Structurally, Seeking a Friend feels like it ought to be a comedy, but even at the beginning, when the plot hasn't warmed up yet and it's in the closest it will ever come to irony, it's more peppered with jokes than actually made up of them. Arguably, that ends up being for the best: for the more the movie strives for comedy, the worse it is, generally speaking, partially owing to Scafaria's somewhat boorish sense of what funny looks like in this context (early cameos by Rob Corddry and Patton Oswalt as two different facades of male privilege in the face of despair are especially ineffective as comedy, as social commentary, or as anything). Making this concept into an outright farce would have taken the most subtle and clever of comic directors, and I don't know that we have anybody working in America right now who'd be able to do it; Stanley Kubrick in his Dr. Strangelove mode is what it's looking for, and that is a powerful rare commodity. And that being the case, it's probably for the best that Scafaria instead goes for a mixture of tones and genres and always ends up returning to a an exceedingly light dramatic state that fits both actors' limitations rather perfectly: all due respect to Carell and Knightley, neither of them have what it takes to carry off a tragedy.

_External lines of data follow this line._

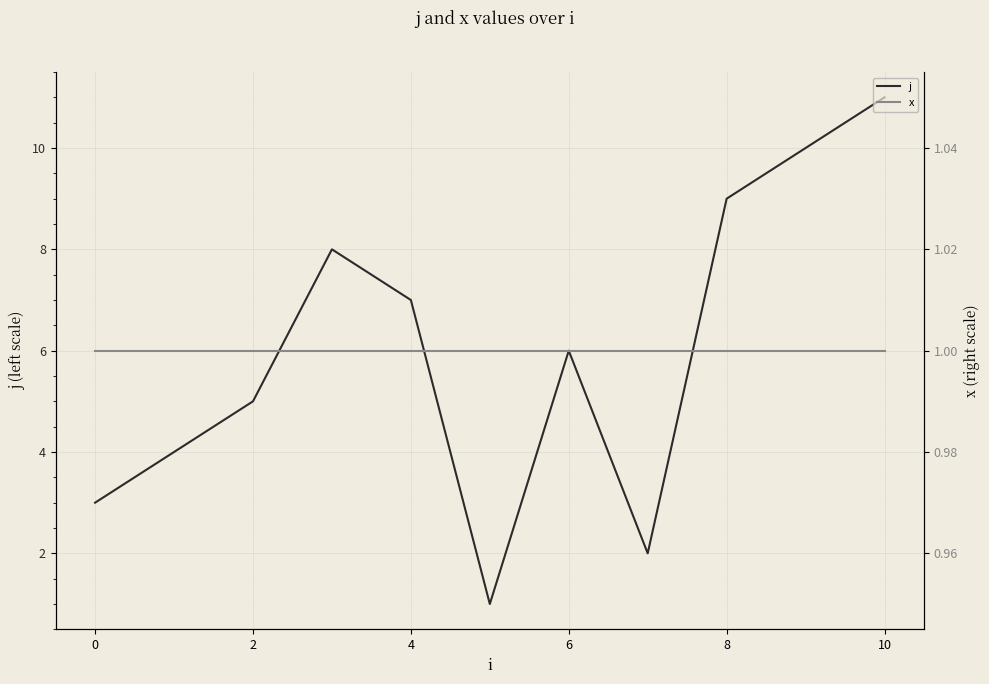

At which label does j reach its peak?

10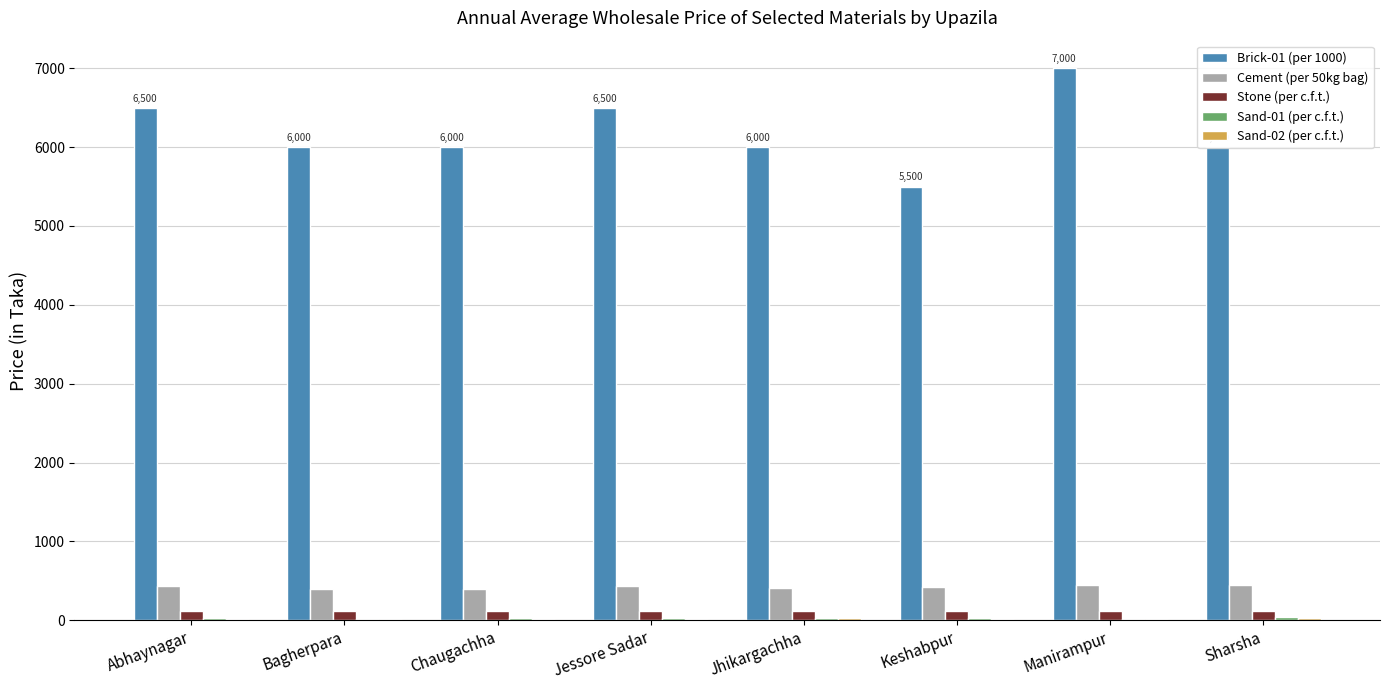

What is the greatest value displayed?

7000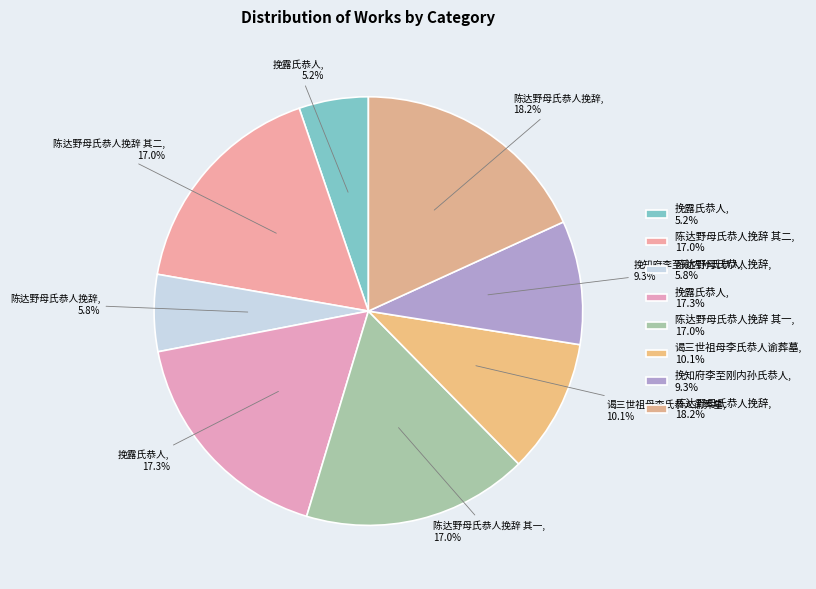

Which category has the biggest portion of the pie?

陈达野母氏恭人挽辞, 18.2%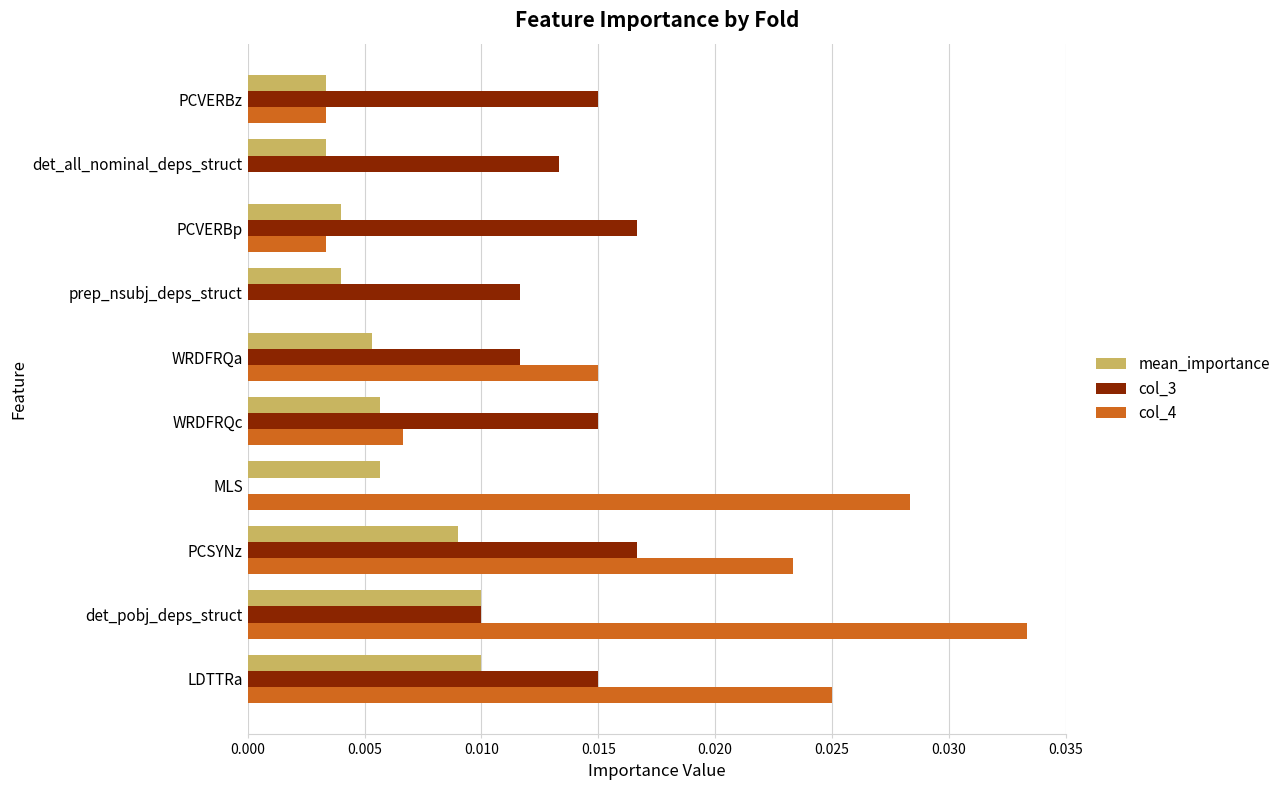

At which category is the sum across all series the highest?

det_pobj_deps_struct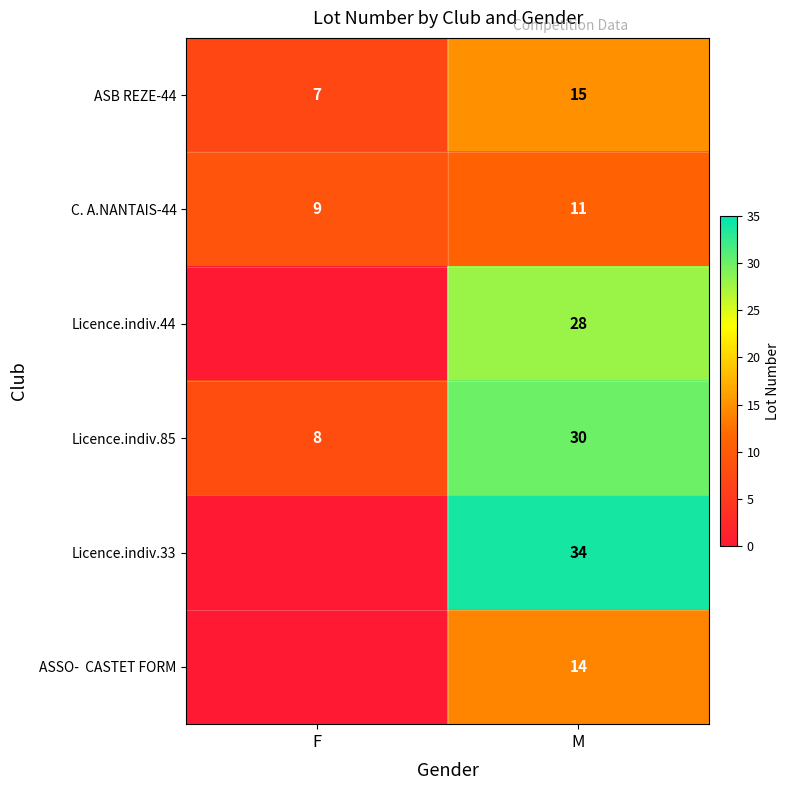

What is the total value across all series at M?

132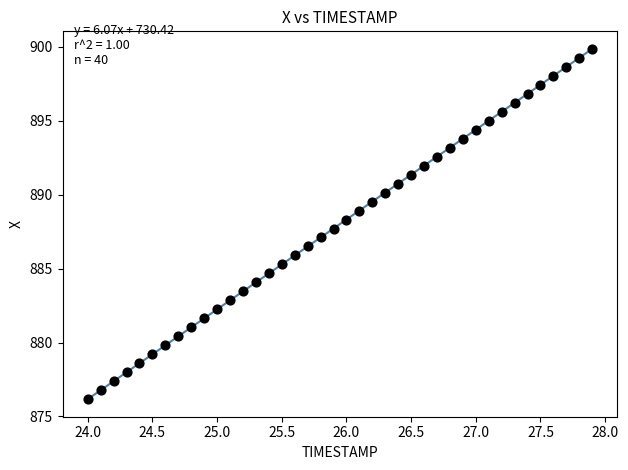

What is the range of Y values (max minus min)?

23.7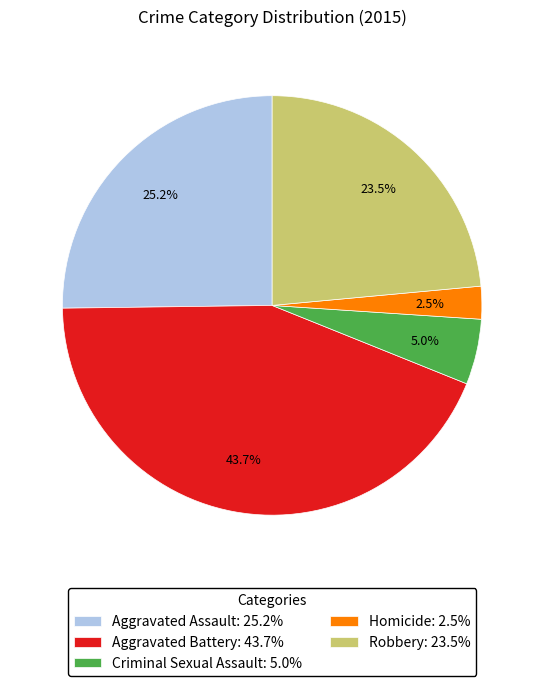

Does any single category account for the majority?

No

If the results seem rather insubstantial for a movie about the end of the world, well, it's a rather insubstantial movie. But not a bad one. Scafaria gives both of the leads enough depth that neither one of them feel like a concept or narrative placeholder (and this is a real danger her: Penny has all the makings of a perfunctory Manic Pixie Dream Girl, and Dodge is, well, named Dodge, which tells us far too much about the metaphorical usage he's put to in the course of the movie), and there's an awareness of how human beings exist in relationship to one another that's not even remotely present in her shallow screenplay for Nick and Norah's Infinite Playlist. A little measure of generational angst, a few cathartic moments that are played a little too routinely but also without the bigness of a really tacky character drama of the Oscarbait school, and we have here a movie that's actually touching, without being thoroughly moving.

It helps, too, that Scafaria is in fact a fairly good director, as it turns out: teaming with crackerjack cinematographer Tim Orr undoubtedly helped, for there are a great many scenes that are breathtakingly well-lit without marching up and showing off, and the whole thing looks far, far better than just about any other low-budget drama-comedy of this sort. But a lot of what works is absolutely due to the directing, which always foregrounds the acting and characters but never comes across as lazy: there is a conversation in a jail cell that stands as the most fascinating variation on the traditional shot/reverse-shot set-up that I've seen in longer than I care to remember (marred, frustratingly, by wobbly continuity), and the whole aesthetic of the movie is that, expanded into a feature: basically standard, pre-fab filmmaking, but with just enough of a twist to give it some fresh, biting energy. Usually, this is to make the film a bit slower, and a bit more bittersweet; and these are good emotions for a kind of romantic comedy cross-bred with miserabilist European art cinema to have. It's all in service to a movie that desires to remain low-key and minor, and accordingly does so - nobody is every likely to look upon Seeking a Friend as a masterpiece or a classic work of cinema, but it's tremendously capable and effective in its limited way, the kind of compact little movie that's always refreshing about this time of summer.